EXERCISE PASSAGE =
------

Clouds of Grief

As I was lying on my exercise mat, looking up at the ceiling, it seemed as though there were clouds of grief and loss swirling overhead. That's what this year seems to be filled with--grief.

If I reached up to pull one of those swirls down, it would unravel a memory of a time before COVID. A time before my first cancer diagnosis in 2012. A time before my younger son died. 

This happens a lot--these memories curling around me, so weighted with loss. They come to me like a life review, which I've read often happens after death. 

This morning, I unfolded one of these clouds, and it took me back to a time when my older son was 5. We were living in Colorado. To keep him occupied over the summer break, I bought him a dinosaur excavation kit. I set his younger brother up in his Tumbleform chair on the kitchen floor to hang out with us while we became archaeologists. My older son even wore the goggles to protect his eyes from debris. It was an adventure and a way to pass time. Now it seems like something precious I didn't fully appreciate while I was in it. 

Another wispy cloud held the remembrance of hiking through Guadalupe Mountains National Park. We were on a year-long road trip after quitting our jobs, selling our house, and buying an RV. Our older son was 2. Our younger son who had Trisomy 18 was born on the road. I carried him against me in a purple rebozo, and we came upon a ridge at the end of a hike. It was pretty. We took pictures, and then turned around. But now it's one of those cherished times I wish I'd held onto a bit longer. 

I've lost many things in life: an emerald ring my grandmother bought for me when I was 12; my favorite Waterman pen on a university campus; grandparents and friends; my son. 

I've had two lumpectomies in the past. My PCP says she thinks it's time for a mastectomy. I'll wait to hear what the breast surgeon says later this month. But I may lose my breasts, too. 

I write, so if I have chemotherapy, I'll lose energy to work on all the projects I have lined up.

------

DATASET CONTENT =
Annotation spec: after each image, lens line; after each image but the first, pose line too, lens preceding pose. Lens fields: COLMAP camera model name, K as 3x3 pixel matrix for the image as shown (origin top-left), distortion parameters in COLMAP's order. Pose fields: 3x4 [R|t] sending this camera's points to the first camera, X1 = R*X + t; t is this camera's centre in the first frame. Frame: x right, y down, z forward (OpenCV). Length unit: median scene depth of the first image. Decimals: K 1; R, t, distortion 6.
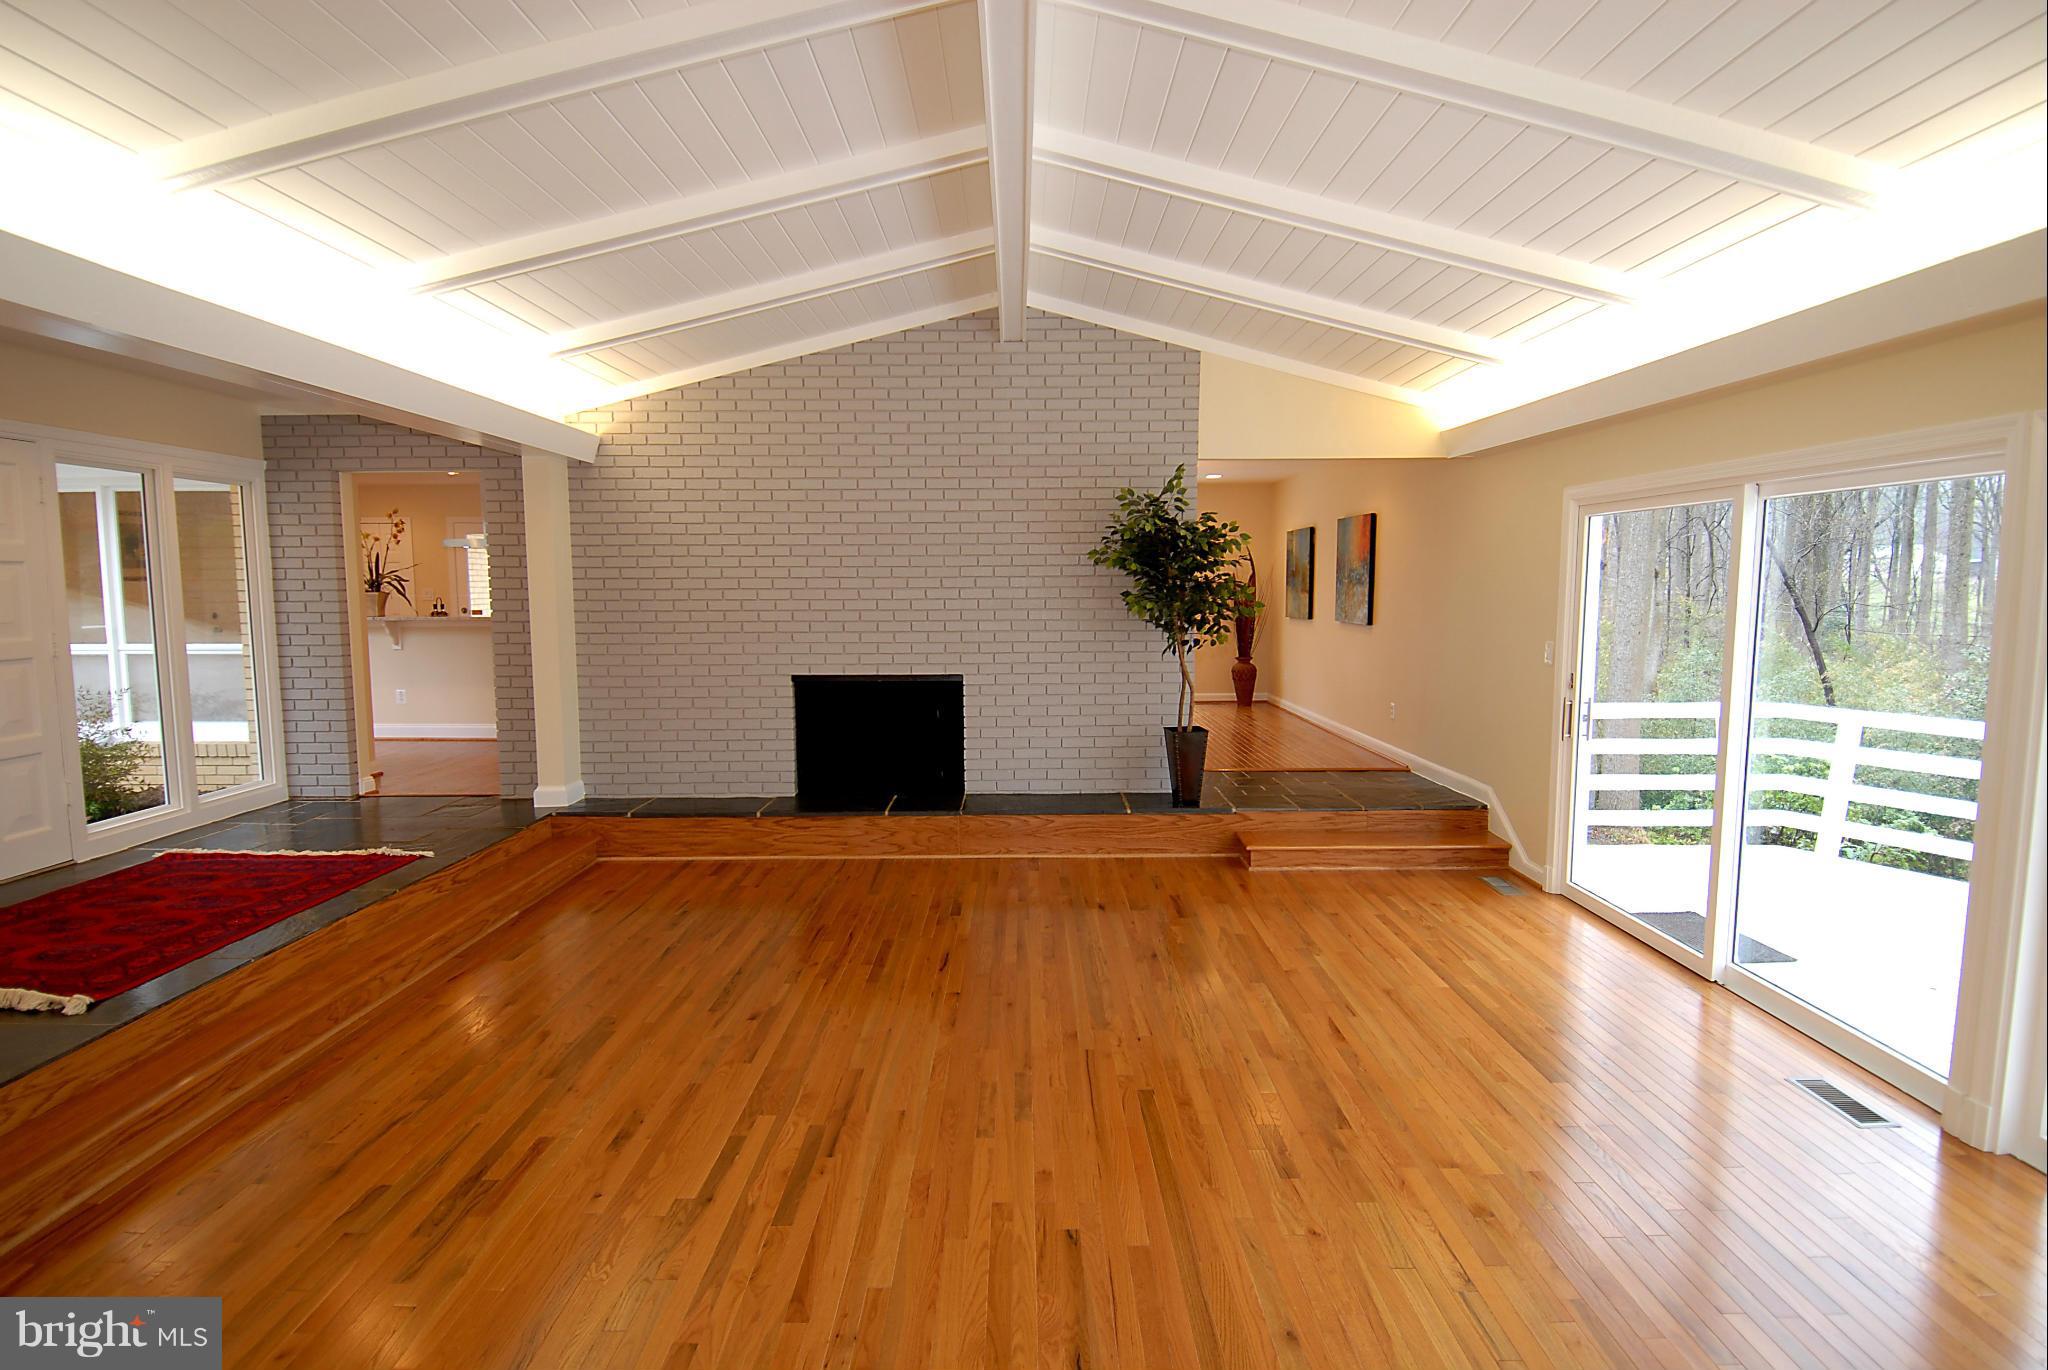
lens RADIAL K [[1075.6, 0, 1011.8], [0, 1075.6, 685.1], [0, 0, 1]] dist [0.021367, -0.018226]
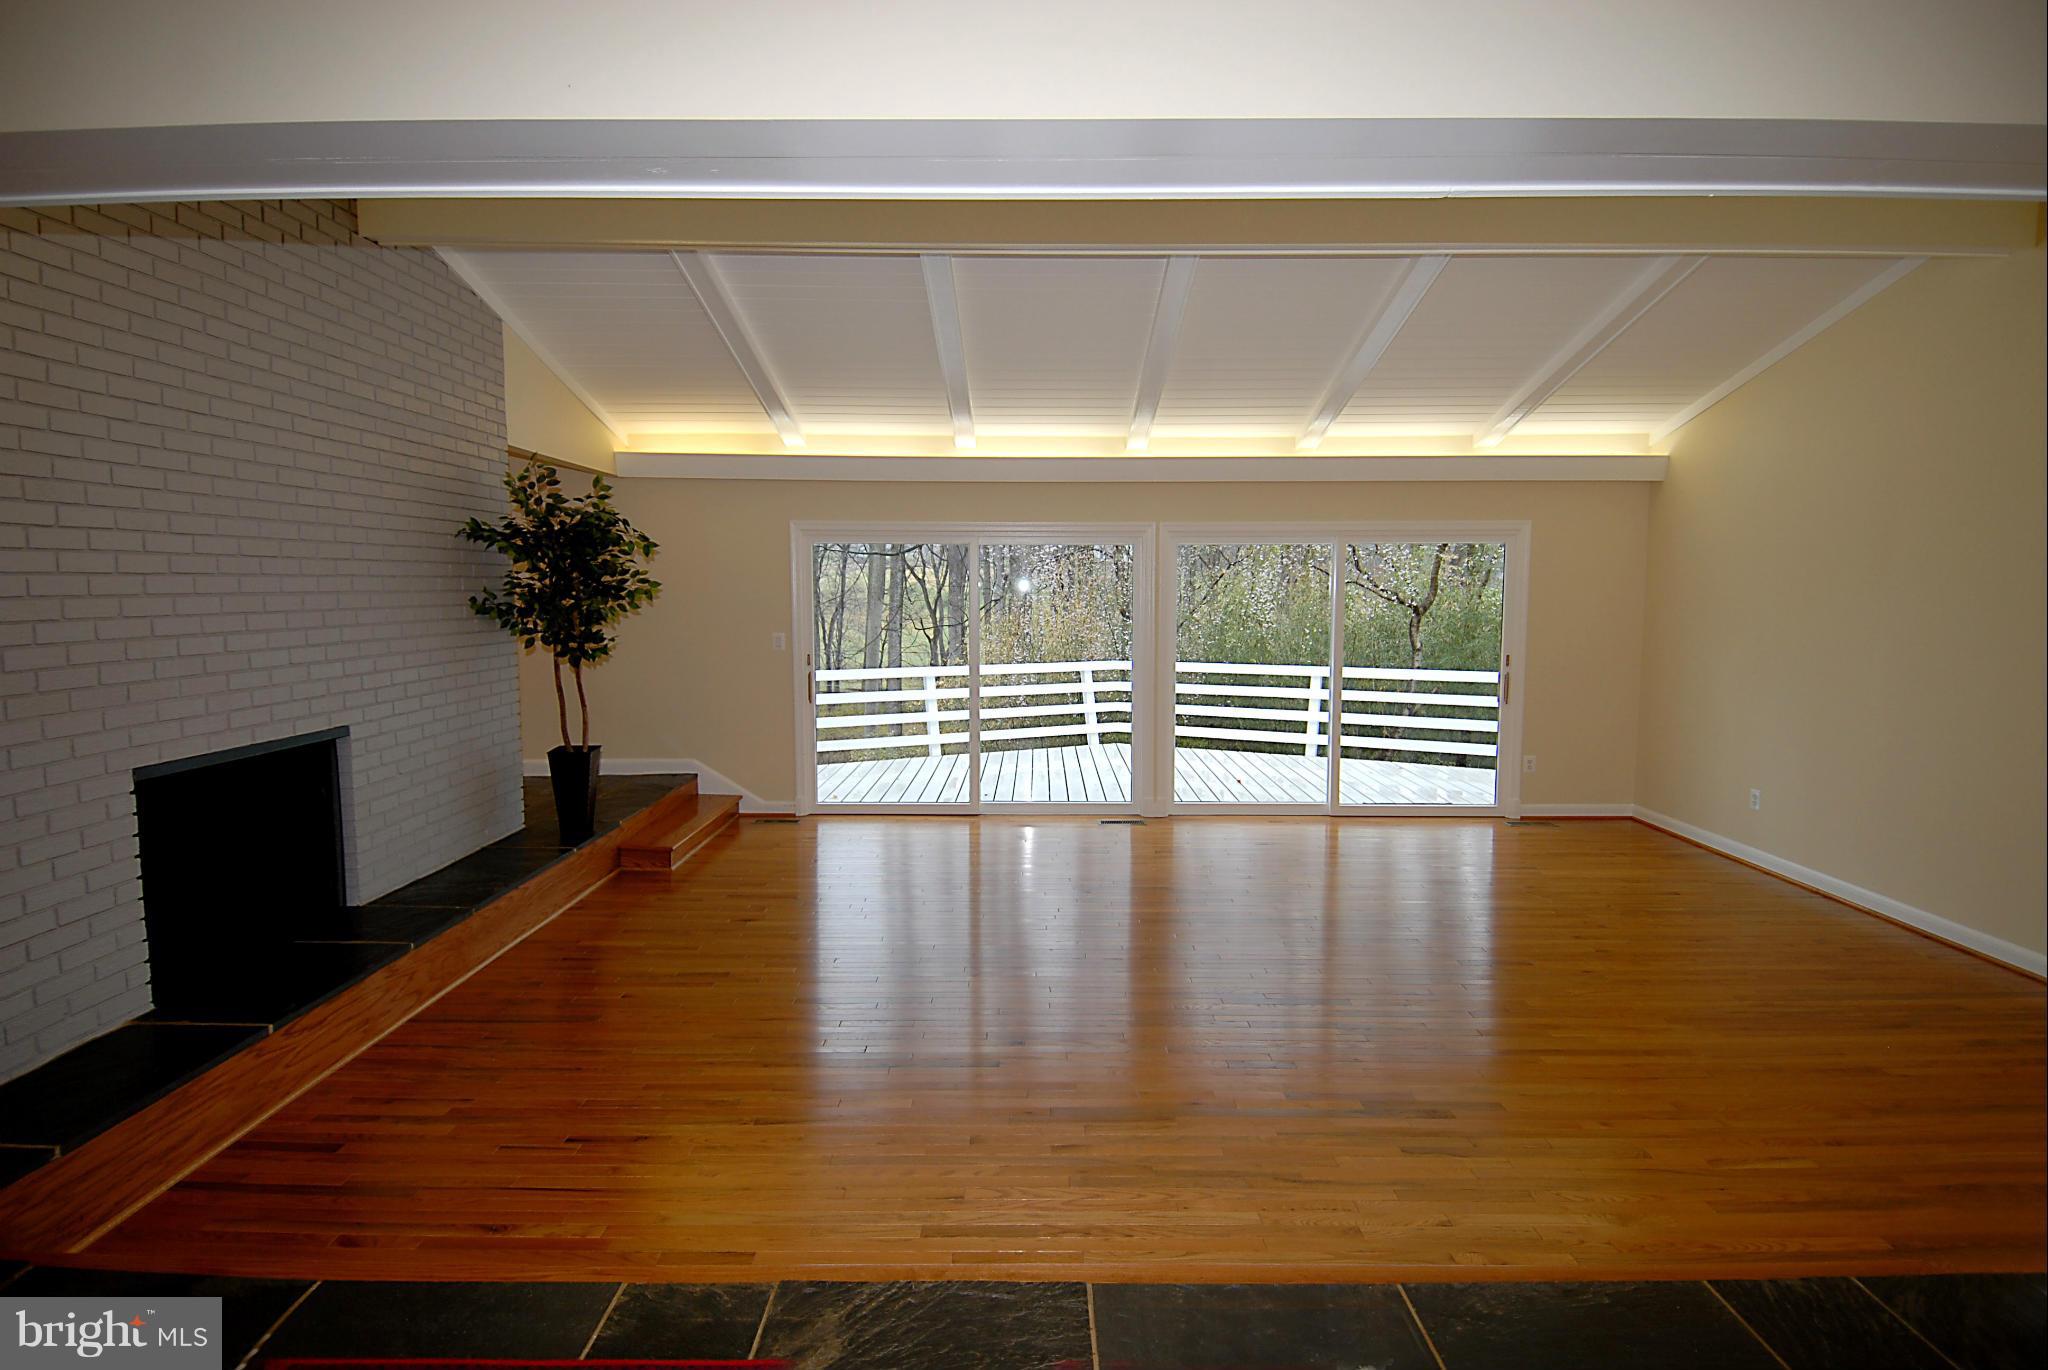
lens RADIAL K [[1075.6, 0, 1024.0], [0, 1075.6, 697.6], [0, 0, 1]] dist [0.021367, -0.018226]
pose [[-0.006302, -0.098763, 0.995091, -0.738329], [0.088263, 0.991172, 0.098933, -0.058336], [-0.996077, 0.088453, 0.002471, 0.617867]]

------

BRIEF 1 =
Decide whether each statement agrees with the essay about grief. Answer yes or no for each, and quote the deciding words from the essay.
(a) The older son was 5 during the Guadalupe Mountains hike.
(b) The younger son was born during the road trip.
(c) The PCP thinks a mastectomy is due.
BRIEF 2 =
Switch "grief" to "sorrow" in the essay about grief, and write out the passage that begins at the words "As I was lying" and stops after "happens after death.".
The lines have no part in anything asked here.

EXERCISE SOLUTION 1 =
(a) No: "Our older son was 2."
(b) Yes: "Our younger son who had Trisomy 18 was born on the road."
(c) Yes: "My PCP says she thinks it's time for a mastectomy."

EXERCISE SOLUTION 2 =
As I was lying on my exercise mat, looking up at the ceiling, it seemed as though there were clouds of sorrow and loss swirling overhead. That's what this year seems to be filled with--sorrow.

If I reached up to pull one of those swirls down, it would unravel a memory of a time before COVID. A time before my first cancer diagnosis in 2012. A time before my younger son died. 

This happens a lot--these memories curling around me, so weighted with loss. They come to me like a life review, which I've read often happens after death.